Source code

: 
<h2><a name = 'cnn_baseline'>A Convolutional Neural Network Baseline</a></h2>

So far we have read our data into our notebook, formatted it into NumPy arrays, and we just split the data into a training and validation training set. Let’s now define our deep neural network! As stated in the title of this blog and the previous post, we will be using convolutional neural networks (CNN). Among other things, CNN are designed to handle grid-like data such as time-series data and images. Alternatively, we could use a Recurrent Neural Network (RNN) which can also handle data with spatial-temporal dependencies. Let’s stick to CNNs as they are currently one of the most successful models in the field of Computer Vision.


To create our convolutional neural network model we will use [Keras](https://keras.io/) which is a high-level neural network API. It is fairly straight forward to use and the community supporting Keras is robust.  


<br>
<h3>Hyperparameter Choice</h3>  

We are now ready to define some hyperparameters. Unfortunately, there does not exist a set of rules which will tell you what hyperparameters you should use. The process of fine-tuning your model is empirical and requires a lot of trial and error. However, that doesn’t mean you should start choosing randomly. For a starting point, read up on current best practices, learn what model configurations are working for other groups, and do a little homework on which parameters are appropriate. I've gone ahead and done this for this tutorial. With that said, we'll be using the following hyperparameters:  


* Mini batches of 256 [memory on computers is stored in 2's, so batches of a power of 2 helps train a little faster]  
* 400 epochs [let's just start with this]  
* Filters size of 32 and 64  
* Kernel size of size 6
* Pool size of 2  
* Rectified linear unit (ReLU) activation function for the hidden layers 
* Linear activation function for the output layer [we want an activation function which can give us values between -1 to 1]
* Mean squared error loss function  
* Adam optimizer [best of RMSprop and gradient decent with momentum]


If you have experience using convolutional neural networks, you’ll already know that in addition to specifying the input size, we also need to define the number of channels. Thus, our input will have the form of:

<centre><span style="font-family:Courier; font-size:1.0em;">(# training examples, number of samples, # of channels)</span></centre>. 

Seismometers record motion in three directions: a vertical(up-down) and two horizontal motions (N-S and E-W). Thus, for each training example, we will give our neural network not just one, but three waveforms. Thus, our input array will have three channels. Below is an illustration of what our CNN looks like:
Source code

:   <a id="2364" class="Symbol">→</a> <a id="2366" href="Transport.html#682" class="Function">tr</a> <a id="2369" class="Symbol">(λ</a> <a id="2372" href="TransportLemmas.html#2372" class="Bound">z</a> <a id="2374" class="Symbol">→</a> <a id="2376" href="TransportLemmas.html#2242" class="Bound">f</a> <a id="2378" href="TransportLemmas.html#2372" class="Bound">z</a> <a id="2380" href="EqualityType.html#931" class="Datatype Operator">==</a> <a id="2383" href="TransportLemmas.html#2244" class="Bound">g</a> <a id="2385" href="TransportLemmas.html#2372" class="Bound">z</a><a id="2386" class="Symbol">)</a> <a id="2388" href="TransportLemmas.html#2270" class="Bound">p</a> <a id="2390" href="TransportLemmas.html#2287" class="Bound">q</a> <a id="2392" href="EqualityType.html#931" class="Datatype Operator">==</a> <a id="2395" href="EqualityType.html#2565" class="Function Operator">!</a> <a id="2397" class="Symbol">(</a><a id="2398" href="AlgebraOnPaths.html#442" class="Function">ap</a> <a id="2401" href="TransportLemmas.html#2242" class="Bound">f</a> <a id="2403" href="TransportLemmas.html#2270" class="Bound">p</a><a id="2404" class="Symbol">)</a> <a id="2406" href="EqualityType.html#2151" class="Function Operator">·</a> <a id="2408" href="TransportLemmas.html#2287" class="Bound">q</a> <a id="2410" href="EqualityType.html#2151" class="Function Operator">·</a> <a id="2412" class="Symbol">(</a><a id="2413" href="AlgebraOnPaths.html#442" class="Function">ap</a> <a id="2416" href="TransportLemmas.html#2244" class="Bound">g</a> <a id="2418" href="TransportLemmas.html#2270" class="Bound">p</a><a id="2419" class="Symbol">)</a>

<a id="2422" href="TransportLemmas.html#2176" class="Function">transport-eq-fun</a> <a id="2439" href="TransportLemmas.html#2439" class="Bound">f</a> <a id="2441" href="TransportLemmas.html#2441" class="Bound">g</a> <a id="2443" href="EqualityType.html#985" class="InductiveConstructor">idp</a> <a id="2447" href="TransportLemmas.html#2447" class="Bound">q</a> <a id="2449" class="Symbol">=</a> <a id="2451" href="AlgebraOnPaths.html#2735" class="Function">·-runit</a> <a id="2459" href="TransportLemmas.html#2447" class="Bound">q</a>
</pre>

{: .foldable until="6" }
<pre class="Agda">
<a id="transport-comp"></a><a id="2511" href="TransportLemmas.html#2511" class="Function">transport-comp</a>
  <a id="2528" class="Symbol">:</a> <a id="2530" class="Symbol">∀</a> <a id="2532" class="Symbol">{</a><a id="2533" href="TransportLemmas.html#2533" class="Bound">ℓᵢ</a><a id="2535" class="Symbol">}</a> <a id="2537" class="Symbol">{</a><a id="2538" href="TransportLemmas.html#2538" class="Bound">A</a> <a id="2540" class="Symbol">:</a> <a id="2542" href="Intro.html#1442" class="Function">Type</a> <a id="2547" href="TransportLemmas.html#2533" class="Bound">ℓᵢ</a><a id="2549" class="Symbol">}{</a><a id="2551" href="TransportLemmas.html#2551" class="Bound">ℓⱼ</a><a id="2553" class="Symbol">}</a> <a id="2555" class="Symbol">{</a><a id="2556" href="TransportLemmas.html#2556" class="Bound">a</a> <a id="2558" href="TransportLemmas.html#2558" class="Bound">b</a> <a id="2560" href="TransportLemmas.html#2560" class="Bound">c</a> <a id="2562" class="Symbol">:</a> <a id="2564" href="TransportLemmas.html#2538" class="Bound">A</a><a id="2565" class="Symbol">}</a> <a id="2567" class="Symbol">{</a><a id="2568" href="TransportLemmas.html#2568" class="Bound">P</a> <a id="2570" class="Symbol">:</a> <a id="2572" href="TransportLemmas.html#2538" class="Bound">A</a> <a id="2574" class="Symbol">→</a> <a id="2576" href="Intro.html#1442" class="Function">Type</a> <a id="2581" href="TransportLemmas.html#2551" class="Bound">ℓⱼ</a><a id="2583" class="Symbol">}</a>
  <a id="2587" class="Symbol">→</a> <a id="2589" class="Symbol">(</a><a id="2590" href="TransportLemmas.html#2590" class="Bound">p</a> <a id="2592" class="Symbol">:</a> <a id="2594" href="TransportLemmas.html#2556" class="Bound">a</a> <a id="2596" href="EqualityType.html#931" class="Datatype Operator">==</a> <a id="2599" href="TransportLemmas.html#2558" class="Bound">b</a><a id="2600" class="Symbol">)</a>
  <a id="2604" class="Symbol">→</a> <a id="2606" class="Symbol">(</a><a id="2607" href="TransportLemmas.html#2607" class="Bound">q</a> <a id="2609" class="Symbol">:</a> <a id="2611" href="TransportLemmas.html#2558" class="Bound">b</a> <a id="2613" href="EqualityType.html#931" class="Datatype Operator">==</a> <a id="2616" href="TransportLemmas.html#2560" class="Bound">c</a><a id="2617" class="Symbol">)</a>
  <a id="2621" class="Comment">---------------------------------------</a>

= = =

**TRY IT:**
Could you format every line of the data above as a numbered list, leaving out the blank lines?

**WRITTEN ANSWER:**
1. Source code
2. : 
3. <h2><a name = 'cnn_baseline'>A Convolutional Neural Network Baseline</a></h2>
4. So far we have read our data into our notebook, formatted it into NumPy arrays, and we just split the data into a training and validation training set. Let’s now define our deep neural network! As stated in the title of this blog and the previous post, we will be using convolutional neural networks (CNN). Among other things, CNN are designed to handle grid-like data such as time-series data and images. Alternatively, we could use a Recurrent Neural Network (RNN) which can also handle data with spatial-temporal dependencies. Let’s stick to CNNs as they are currently one of the most successful models in the field of Computer Vision.
5. To create our convolutional neural network model we will use [Keras](https://keras.io/) which is a high-level neural network API. It is fairly straight forward to use and the community supporting Keras is robust.  
6. <br>
7. <h3>Hyperparameter Choice</h3>  
8. We are now ready to define some hyperparameters. Unfortunately, there does not exist a set of rules which will tell you what hyperparameters you should use. The process of fine-tuning your model is empirical and requires a lot of trial and error. However, that doesn’t mean you should start choosing randomly. For a starting point, read up on current best practices, learn what model configurations are working for other groups, and do a little homework on which parameters are appropriate. I've gone ahead and done this for this tutorial. With that said, we'll be using the following hyperparameters:  
9. * Mini batches of 256 [memory on computers is stored in 2's, so batches of a power of 2 helps train a little faster]  
10. * 400 epochs [let's just start with this]  
11. * Filters size of 32 and 64  
12. * Kernel size of size 6
13. * Pool size of 2  
14. * Rectified linear unit (ReLU) activation function for the hidden layers 
15. * Linear activation function for the output layer [we want an activation function which can give us values between -1 to 1]
16. * Mean squared error loss function  
17. * Adam optimizer [best of RMSprop and gradient decent with momentum]
18. If you have experience using convolutional neural networks, you’ll already know that in addition to specifying the input size, we also need to define the number of channels. Thus, our input will have the form of:
19. <centre><span style="font-family:Courier; font-size:1.0em;">(# training examples, number of samples, # of channels)</span></centre>. 
20. Seismometers record motion in three directions: a vertical(up-down) and two horizontal motions (N-S and E-W). Thus, for each training example, we will give our neural network not just one, but three waveforms. Thus, our input array will have three channels. Below is an illustration of what our CNN looks like:
21. Source code
22. :   <a id="2364" class="Symbol">→</a> <a id="2366" href="Transport.html#682" class="Function">tr</a> <a id="2369" class="Symbol">(λ</a> <a id="2372" href="TransportLemmas.html#2372" class="Bound">z</a> <a id="2374" class="Symbol">→</a> <a id="2376" href="TransportLemmas.html#2242" class="Bound">f</a> <a id="2378" href="TransportLemmas.html#2372" class="Bound">z</a> <a id="2380" href="EqualityType.html#931" class="Datatype Operator">==</a> <a id="2383" href="TransportLemmas.html#2244" class="Bound">g</a> <a id="2385" href="TransportLemmas.html#2372" class="Bound">z</a><a id="2386" class="Symbol">)</a> <a id="2388" href="TransportLemmas.html#2270" class="Bound">p</a> <a id="2390" href="TransportLemmas.html#2287" class="Bound">q</a> <a id="2392" href="EqualityType.html#931" class="Datatype Operator">==</a> <a id="2395" href="EqualityType.html#2565" class="Function Operator">!</a> <a id="2397" class="Symbol">(</a><a id="2398" href="AlgebraOnPaths.html#442" class="Function">ap</a> <a id="2401" href="TransportLemmas.html#2242" class="Bound">f</a> <a id="2403" href="TransportLemmas.html#2270" class="Bound">p</a><a id="2404" class="Symbol">)</a> <a id="2406" href="EqualityType.html#2151" class="Function Operator">·</a> <a id="2408" href="TransportLemmas.html#2287" class="Bound">q</a> <a id="2410" href="EqualityType.html#2151" class="Function Operator">·</a> <a id="2412" class="Symbol">(</a><a id="2413" href="AlgebraOnPaths.html#442" class="Function">ap</a> <a id="2416" href="TransportLemmas.html#2244" class="Bound">g</a> <a id="2418" href="TransportLemmas.html#2270" class="Bound">p</a><a id="2419" class="Symbol">)</a>
23. <a id="2422" href="TransportLemmas.html#2176" class="Function">transport-eq-fun</a> <a id="2439" href="TransportLemmas.html#2439" class="Bound">f</a> <a id="2441" href="TransportLemmas.html#2441" class="Bound">g</a> <a id="2443" href="EqualityType.html#985" class="InductiveConstructor">idp</a> <a id="2447" href="TransportLemmas.html#2447" class="Bound">q</a> <a id="2449" class="Symbol">=</a> <a id="2451" href="AlgebraOnPaths.html#2735" class="Function">·-runit</a> <a id="2459" href="TransportLemmas.html#2447" class="Bound">q</a>
24. </pre>
25. {: .foldable until="6" }
26. <pre class="Agda">
27. <a id="transport-comp"></a><a id="2511" href="TransportLemmas.html#2511" class="Function">transport-comp</a>
28.   <a id="2528" class="Symbol">:</a> <a id="2530" class="Symbol">∀</a> <a id="2532" class="Symbol">{</a><a id="2533" href="TransportLemmas.html#2533" class="Bound">ℓᵢ</a><a id="2535" class="Symbol">}</a> <a id="2537" class="Symbol">{</a><a id="2538" href="TransportLemmas.html#2538" class="Bound">A</a> <a id="2540" class="Symbol">:</a> <a id="2542" href="Intro.html#1442" class="Function">Type</a> <a id="2547" href="TransportLemmas.html#2533" class="Bound">ℓᵢ</a><a id="2549" class="Symbol">}{</a><a id="2551" href="TransportLemmas.html#2551" class="Bound">ℓⱼ</a><a id="2553" class="Symbol">}</a> <a id="2555" class="Symbol">{</a><a id="2556" href="TransportLemmas.html#2556" class="Bound">a</a> <a id="2558" href="TransportLemmas.html#2558" class="Bound">b</a> <a id="2560" href="TransportLemmas.html#2560" class="Bound">c</a> <a id="2562" class="Symbol">:</a> <a id="2564" href="TransportLemmas.html#2538" class="Bound">A</a><a id="2565" class="Symbol">}</a> <a id="2567" class="Symbol">{</a><a id="2568" href="TransportLemmas.html#2568" class="Bound">P</a> <a id="2570" class="Symbol">:</a> <a id="2572" href="TransportLemmas.html#2538" class="Bound">A</a> <a id="2574" class="Symbol">→</a> <a id="2576" href="Intro.html#1442" class="Function">Type</a> <a id="2581" href="TransportLemmas.html#2551" class="Bound">ℓⱼ</a><a id="2583" class="Symbol">}</a>
29.   <a id="2587" class="Symbol">→</a> <a id="2589" class="Symbol">(</a><a id="2590" href="TransportLemmas.html#2590" class="Bound">p</a> <a id="2592" class="Symbol">:</a> <a id="2594" href="TransportLemmas.html#2556" class="Bound">a</a> <a id="2596" href="EqualityType.html#931" class="Datatype Operator">==</a> <a id="2599" href="TransportLemmas.html#2558" class="Bound">b</a><a id="2600" class="Symbol">)</a>
30.   <a id="2604" class="Symbol">→</a> <a id="2606" class="Symbol">(</a><a id="2607" href="TransportLemmas.html#2607" class="Bound">q</a> <a id="2609" class="Symbol">:</a> <a id="2611" href="TransportLemmas.html#2558" class="Bound">b</a> <a id="2613" href="EqualityType.html#931" class="Datatype Operator">==</a> <a id="2616" href="TransportLemmas.html#2560" class="Bound">c</a><a id="2617" class="Symbol">)</a>
31.   <a id="2621" class="Comment">---------------------------------------</a>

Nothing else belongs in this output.